Democracy is coming…to the USA — Leonard Cohen.
Wow, some weeks are like an Australian landscape – or an Australian movie – flat and featureless in all directions, and others are like New Zealand with every conceivable feature squeezed up against each other. In Australia it was rich enough, with the Utegate doing circle work in the parliamentary carpark, Libs lining up to cross the floor, and the ETS dying in the Senate barely noticed. Iran, res ipsa loquitur.
But the most interesting transformation has been in the US, where the combination of the Iran crisis and the double-whammy scandals of John Ensign and Mark Sanford have contributed further to the fragmentation of defiend political positions in the states.
Most of this has been to the detriment of the Republicans, but I won’t gloat about that – gotta save something for next week – but far more interesting is the way in which political positioning has become a sort of chinese checkers in which everyone is leaping across everyone else.
The most interesting thing is the way in which Barack Obama has effectively been positioned as, in foreign policy terms, the first Burkean conservative US President in decades. The Cairo speech was a clear example of this – a statement that while the US would not resile from having a set of concrete values, it would not define itself around projecting power onto others, or a simple unitary formula for modernity and the good society.

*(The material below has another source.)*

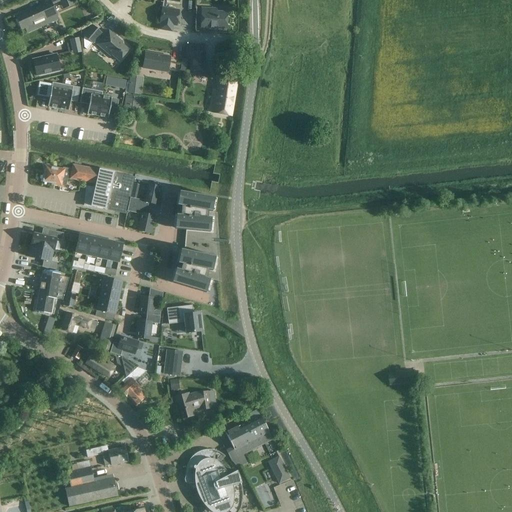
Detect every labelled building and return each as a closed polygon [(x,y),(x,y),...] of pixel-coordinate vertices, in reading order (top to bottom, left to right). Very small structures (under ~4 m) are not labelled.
[(75,4),(72,0),(59,0),(63,9),(75,4)] [(15,16),(21,30),(56,14),(50,1),(15,16)] [(160,23),(161,23),(176,26),(179,11),(162,8),(160,23)] [(201,27),(226,29),(227,13),(211,12),(211,9),(202,9),(201,27)] [(67,15),(61,18),(64,24),(70,21),(67,15)] [(92,26),(84,36),(92,43),(101,33),(92,26)] [(108,30),(96,44),(110,56),(111,55),(119,62),(129,50),(122,43),(123,42),(108,30)] [(79,38),(69,40),(73,54),(82,52),(79,38)] [(187,44),(186,60),(187,60),(192,60),(191,71),(204,71),(205,45),(187,44)] [(144,52),(142,69),(167,73),(170,56),(144,52)] [(57,53),(31,59),(35,77),(61,71),(57,53)] [(107,76),(106,85),(126,88),(127,79),(107,76)] [(130,76),(127,93),(141,95),(143,77),(130,76)] [(237,83),(218,80),(212,113),(231,116),(237,83)] [(49,98),(47,106),(58,109),(63,84),(52,82),(52,84),(49,98)] [(63,84),(58,109),(68,111),(70,101),(77,103),(80,87),(73,86),(63,84)] [(82,88),(79,103),(89,105),(87,114),(97,116),(101,96),(101,97),(102,92),(82,88)] [(101,96),(97,116),(107,118),(109,109),(111,98),(101,97),(101,96)] [(126,96),(124,110),(139,112),(141,98),(126,96)] [(46,167),(43,182),(60,185),(61,184),(66,185),(67,179),(70,179),(96,183),(95,187),(94,189),(89,188),(85,205),(92,206),(106,209),(126,214),(130,197),(133,184),(134,177),(115,173),(115,172),(99,169),(99,170),(72,165),(72,169),(63,168),(63,170),(46,167)] [(130,197),(128,204),(147,209),(148,204),(158,206),(160,196),(162,187),(147,183),(145,193),(143,200),(136,199),(130,197)] [(176,215),(175,229),(186,230),(210,232),(211,218),(207,217),(207,212),(212,212),(214,197),(179,191),(176,206),(181,206),(181,215),(176,215)] [(128,204),(127,211),(140,214),(138,222),(136,231),(151,235),(153,225),(155,215),(146,213),(147,209),(128,204)] [(35,234),(32,245),(54,250),(56,239),(62,240),(63,233),(49,230),(47,237),(35,234)] [(77,234),(73,254),(84,257),(89,237),(77,234)] [(89,237),(84,257),(95,259),(100,239),(89,237)] [(100,239),(95,259),(107,262),(111,241),(100,239)] [(111,241),(107,262),(118,264),(122,244),(111,241)] [(30,247),(29,255),(30,255),(29,258),(44,261),(43,266),(55,269),(56,265),(57,263),(51,261),(54,250),(32,245),(32,247),(30,247)] [(173,283),(204,293),(208,294),(212,280),(206,277),(208,270),(212,271),(215,257),(185,251),(180,250),(178,263),(182,264),(180,271),(176,269),(173,283)] [(43,272),(37,311),(50,313),(52,297),(55,297),(62,299),(62,300),(69,278),(68,278),(59,275),(43,272)] [(102,277),(99,289),(119,293),(122,282),(114,280),(102,277)] [(95,288),(93,299),(97,300),(117,305),(119,293),(99,289),(95,288)] [(140,295),(138,315),(146,315),(147,314),(153,315),(154,311),(155,299),(161,300),(162,300),(163,292),(152,289),(150,288),(149,296),(140,295)] [(66,292),(63,306),(73,308),(76,294),(66,292)] [(97,300),(94,311),(114,316),(117,305),(97,300)] [(166,308),(168,324),(185,322),(186,333),(201,331),(199,313),(184,315),(183,306),(166,308)] [(71,309),(70,312),(97,319),(98,317),(71,309)] [(62,330),(71,333),(74,324),(89,329),(89,328),(95,330),(97,322),(91,320),(92,320),(67,312),(62,330)] [(138,319),(135,338),(150,340),(152,323),(159,324),(160,316),(153,315),(147,314),(146,315),(146,320),(138,319)] [(115,326),(104,323),(97,349),(108,352),(115,326)] [(45,327),(43,334),(49,336),(51,329),(45,327)] [(182,357),(198,355),(195,333),(186,334),(186,335),(180,336),(182,357)] [(113,342),(110,353),(120,356),(122,352),(135,355),(137,349),(139,342),(139,341),(121,335),(118,344),(113,342)] [(89,340),(84,343),(88,350),(93,346),(89,340)] [(72,356),(78,359),(84,350),(77,346),(72,356)] [(162,351),(162,375),(177,375),(177,350),(162,351)] [(107,362),(105,365),(90,355),(85,363),(108,378),(115,367),(107,362)] [(115,355),(117,364),(122,367),(124,377),(136,367),(120,356),(115,355)] [(122,380),(126,383),(119,389),(135,406),(145,397),(137,388),(139,386),(134,381),(146,371),(136,367),(124,377),(124,378),(122,380)] [(418,371),(389,374),(390,385),(419,382),(418,371)] [(176,379),(168,380),(169,383),(170,389),(177,388),(176,379)] [(174,397),(174,398),(175,398),(179,410),(177,410),(179,419),(194,415),(192,408),(200,406),(201,410),(210,408),(207,392),(189,396),(188,393),(174,397)] [(257,410),(249,414),(251,419),(255,424),(252,426),(255,431),(258,430),(262,441),(264,444),(273,440),(268,432),(269,432),(260,415),(257,410)] [(251,419),(226,433),(234,449),(245,444),(247,449),(262,441),(258,430),(255,431),(252,426),(255,424),(251,419)] [(100,447),(85,450),(87,457),(102,454),(105,466),(111,464),(111,466),(128,462),(124,447),(108,451),(101,452),(100,447)] [(202,503),(207,508),(203,511),(238,511),(240,510),(241,507),(242,504),(243,495),(242,487),(240,478),(236,471),(228,475),(226,470),(223,466),(219,463),(225,456),(222,454),(219,452),(215,450),(212,450),(208,449),(204,450),(200,451),(197,452),(194,455),(191,457),(189,460),(187,463),(186,466),(186,469),(185,472),(186,472),(188,476),(186,478),(190,483),(193,480),(194,483),(196,490),(199,497),(202,503)] [(279,456),(267,462),(279,484),(290,478),(279,456)] [(90,466),(67,471),(70,488),(65,489),(69,506),(118,496),(114,478),(94,482),(90,466)]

Whether that had an effect on the Lebanon election, and lessened the support that territorial defenders such as Hezbollah might have got remains to be seen – the right, who ridicule it, are forever looking for a delayed Bush effect – but there is now doubt that it is more likely than support for an Israeli invasion or threats to wholesale bomb the region have been.
Some on the left – John Pilger is the most noteable example – will suggest that Obama is simply another imperialist President. There’s a lot of evidence for that, but overall the case seems unsustainable. The biggest case for Obama the imperialist comes from Afghanistan – where (or on the Af-Pak) border this week, while Americans were yammering about beacon of freedom and human rights, another drone killed dozens of civilians – and Bagram Prisoner of Non-Declared War camp is expanding to effectively take up the slack left by Gitmo – and that prosecution of the war is utterly indefensible and has to be attacked at every turn.
Personally, I don’t believe that Obama wants a 10 year war there, but wants to get out from a position of strength, but that may be the booze talking.
What is certain is that, with the Afghan war going on, Obama couldn’t consistently speak from a liberal human rights approach without looking utterly ludicrous – and his Burkean realism is throwing the liberal-left into disarray, torn between their idea of Obama, and the reality of his gradual shift in US-world relations.
But the right has gone simply crazy. On FOX News Charles Krauthammer derided Obama for saying he was putting ‘US interests first’ – in comparison to the noble task of advancing freedom thriugh useless rhetoric. Is this a bizarre new low in the history of the right? What mad jig have they got on that they see themselves as some sort of revolutionary suicide squad?
Signs are that the FOX/Krauthammer crowd are getting a pasting from what is emerging as a new centre-right more aligned with Obama than the GOP. On the right-shifted Morning Joe show on MSNBC, former soc con congressman Joe Scarboroiugh derided fellow GOPers for their irrationality, and the same has come from a host of columnists and congressman.
Meanwhile people like Chris Matthews keep reminding people that the US spent a half century screwing up Iranian democracy, and amazingly, the idea that the US should butt out of people’s affairs, is becoming a part of public discourse.
The only people who don’t yet get it are the burnout right, and the burnout cruise missile left, together in a reality of their own making.
Strange days indeed, when Laughing Len is a guide to political outcomes.